--- WHAT THE TASK ASKS ---
Taking each line of the records in turn, count those containing "durante" and report only the number.

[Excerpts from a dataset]
------------------------
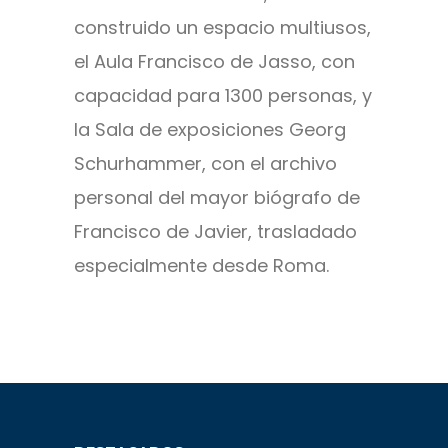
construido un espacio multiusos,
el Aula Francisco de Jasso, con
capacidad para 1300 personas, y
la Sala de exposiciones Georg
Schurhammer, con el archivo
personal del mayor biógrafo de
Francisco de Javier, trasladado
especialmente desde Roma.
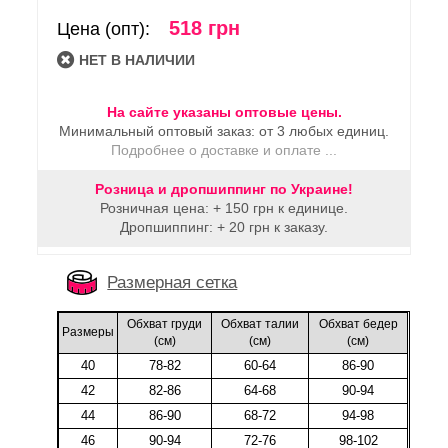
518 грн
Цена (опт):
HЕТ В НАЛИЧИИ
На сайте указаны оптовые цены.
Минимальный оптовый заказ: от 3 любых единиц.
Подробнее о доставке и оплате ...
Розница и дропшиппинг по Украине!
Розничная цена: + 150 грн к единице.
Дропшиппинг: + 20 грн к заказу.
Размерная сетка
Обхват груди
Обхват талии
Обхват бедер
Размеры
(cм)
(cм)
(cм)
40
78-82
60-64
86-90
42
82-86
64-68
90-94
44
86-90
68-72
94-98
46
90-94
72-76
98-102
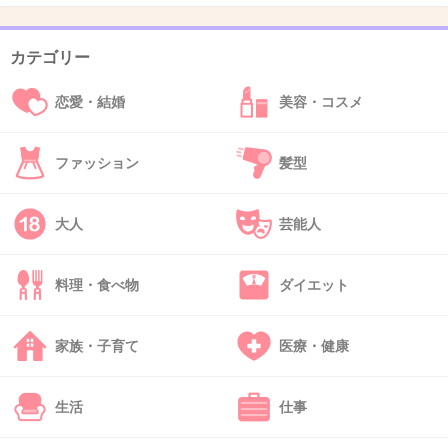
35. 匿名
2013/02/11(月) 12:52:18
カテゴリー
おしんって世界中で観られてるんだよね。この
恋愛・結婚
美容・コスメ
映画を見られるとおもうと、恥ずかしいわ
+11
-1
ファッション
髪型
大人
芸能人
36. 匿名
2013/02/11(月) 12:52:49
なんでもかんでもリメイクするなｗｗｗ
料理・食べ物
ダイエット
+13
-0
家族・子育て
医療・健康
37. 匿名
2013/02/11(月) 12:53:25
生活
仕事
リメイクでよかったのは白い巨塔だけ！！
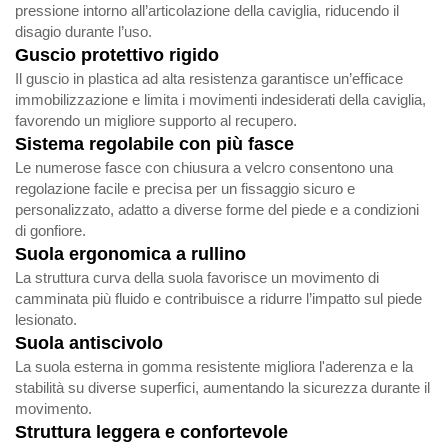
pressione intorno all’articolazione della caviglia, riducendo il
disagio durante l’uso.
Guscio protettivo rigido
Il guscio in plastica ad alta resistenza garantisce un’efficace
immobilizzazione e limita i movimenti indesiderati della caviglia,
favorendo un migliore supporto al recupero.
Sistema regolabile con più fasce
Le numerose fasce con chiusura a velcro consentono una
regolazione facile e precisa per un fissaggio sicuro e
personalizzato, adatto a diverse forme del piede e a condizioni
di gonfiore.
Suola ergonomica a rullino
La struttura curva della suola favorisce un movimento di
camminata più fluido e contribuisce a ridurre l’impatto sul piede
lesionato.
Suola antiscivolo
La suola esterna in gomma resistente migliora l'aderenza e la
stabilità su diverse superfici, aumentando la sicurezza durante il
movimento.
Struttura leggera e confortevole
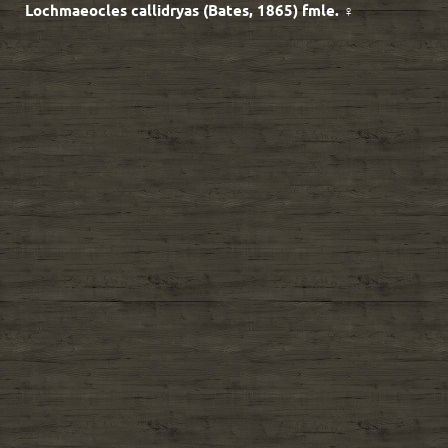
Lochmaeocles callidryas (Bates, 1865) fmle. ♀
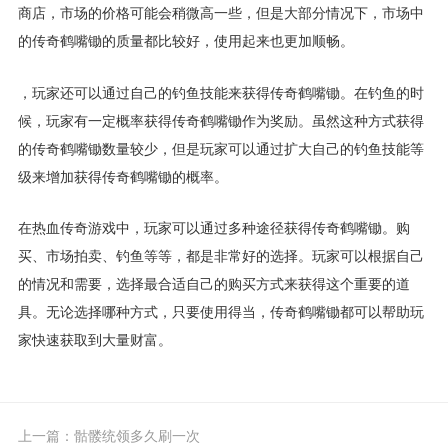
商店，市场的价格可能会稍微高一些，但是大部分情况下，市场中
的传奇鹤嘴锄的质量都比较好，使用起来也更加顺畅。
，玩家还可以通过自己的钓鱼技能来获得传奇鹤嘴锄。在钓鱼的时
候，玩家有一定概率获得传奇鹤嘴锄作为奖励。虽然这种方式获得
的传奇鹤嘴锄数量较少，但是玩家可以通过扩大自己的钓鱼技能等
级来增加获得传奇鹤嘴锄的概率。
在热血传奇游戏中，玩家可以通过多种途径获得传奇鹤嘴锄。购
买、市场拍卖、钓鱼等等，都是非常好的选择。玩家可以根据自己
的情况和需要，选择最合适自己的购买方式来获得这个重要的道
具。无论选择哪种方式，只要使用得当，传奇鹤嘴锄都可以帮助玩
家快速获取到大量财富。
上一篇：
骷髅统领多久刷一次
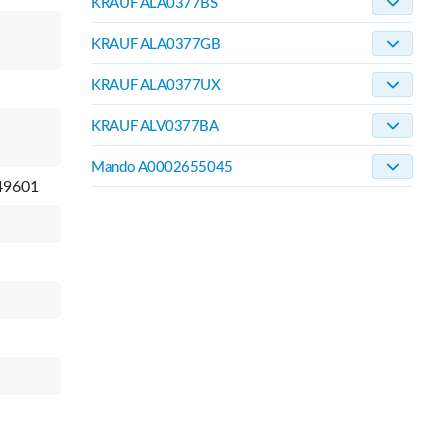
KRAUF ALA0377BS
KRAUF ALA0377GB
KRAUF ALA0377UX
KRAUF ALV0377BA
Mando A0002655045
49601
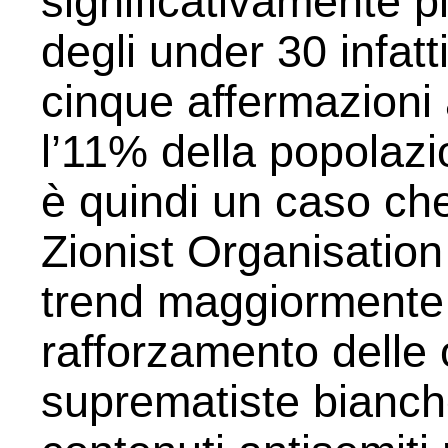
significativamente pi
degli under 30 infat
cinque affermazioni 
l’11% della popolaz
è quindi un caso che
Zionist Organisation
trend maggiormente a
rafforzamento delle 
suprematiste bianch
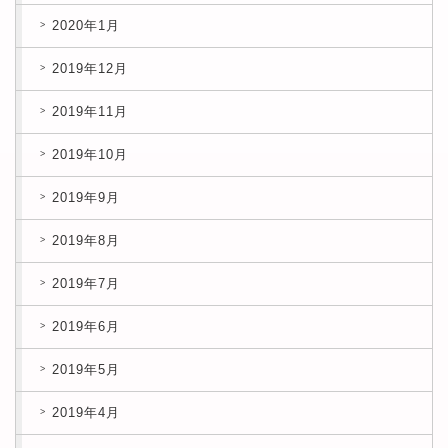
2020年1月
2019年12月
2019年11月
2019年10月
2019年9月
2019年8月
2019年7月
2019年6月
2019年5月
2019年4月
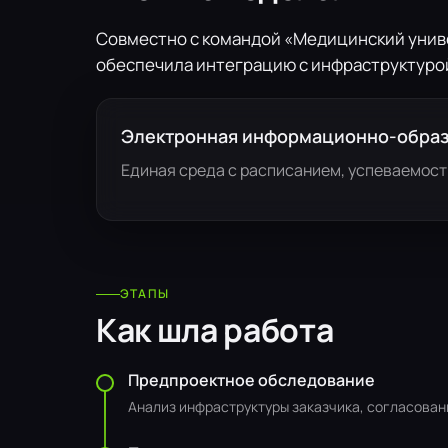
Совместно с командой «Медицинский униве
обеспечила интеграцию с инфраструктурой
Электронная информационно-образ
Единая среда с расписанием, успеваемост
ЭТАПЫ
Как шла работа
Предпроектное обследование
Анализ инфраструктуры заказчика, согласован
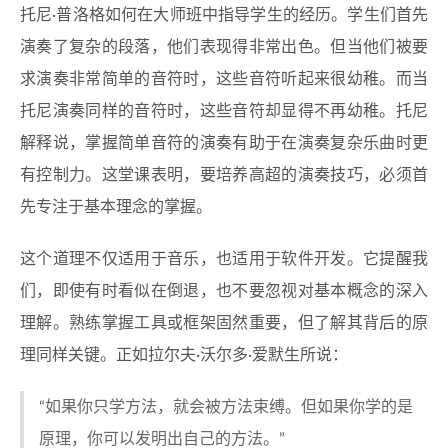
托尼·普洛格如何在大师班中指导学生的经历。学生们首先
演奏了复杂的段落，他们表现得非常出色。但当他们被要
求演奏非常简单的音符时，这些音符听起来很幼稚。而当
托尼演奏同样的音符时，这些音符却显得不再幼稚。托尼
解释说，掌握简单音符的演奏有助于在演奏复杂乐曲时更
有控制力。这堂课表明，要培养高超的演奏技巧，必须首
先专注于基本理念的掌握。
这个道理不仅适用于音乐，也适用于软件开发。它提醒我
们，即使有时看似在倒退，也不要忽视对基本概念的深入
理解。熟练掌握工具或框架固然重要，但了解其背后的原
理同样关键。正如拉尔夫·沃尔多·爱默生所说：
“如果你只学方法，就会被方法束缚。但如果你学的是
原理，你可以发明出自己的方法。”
------------------------
--- RESPONSE BELOW ---
2